§ RAW DATA:

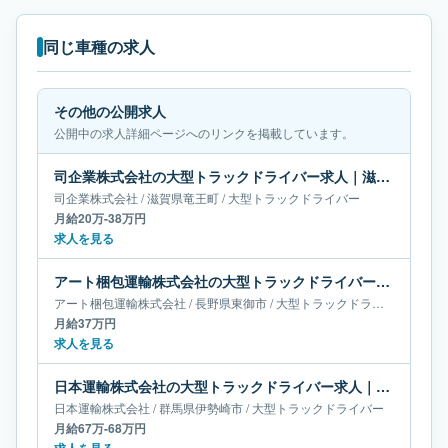
同じ車種の求人
その他の公開求人
公開中の求人詳細ページへのリンクを掲載しています。
司企業株式会社の大型トラックドライバー求人｜滋賀県竜王町｜月給20万-38万円
司企業株式会社
/
滋賀県
竜王町
/
大型トラックドライバー
月給20万-38万円
求人を見る
アート梱包運輸株式会社の大型トラックドライバー求人｜長野県東御市｜月給37万円
アート梱包運輸株式会社
/
長野県
東御市
/
大型トラックドライバー
月給37万円
求人を見る
日本運輸株式会社の大型トラックドライバー求人｜群馬県伊勢崎市｜月給67万-68万円
日本運輸株式会社
/
群馬県
伊勢崎市
/
大型トラックドライバー
月給67万-68万円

§ WHAT THE EXERCISE ASKS: Transcribe the records above exactly, excluding every picture.

§ ANSWER TO THIS PROBLEM:
同じ車種の求人
その他の公開求人
公開中の求人詳細ページへのリンクを掲載しています。
司企業株式会社の大型トラックドライバー求人｜滋賀県竜王町｜月給20万-38万円
司企業株式会社
/
滋賀県
竜王町
/
大型トラックドライバー
月給20万-38万円
求人を見る
アート梱包運輸株式会社の大型トラックドライバー求人｜長野県東御市｜月給37万円
アート梱包運輸株式会社
/
長野県
東御市
/
大型トラックドライバー
月給37万円
求人を見る
日本運輸株式会社の大型トラックドライバー求人｜群馬県伊勢崎市｜月給67万-68万円
日本運輸株式会社
/
群馬県
伊勢崎市
/
大型トラックドライバー
月給67万-68万円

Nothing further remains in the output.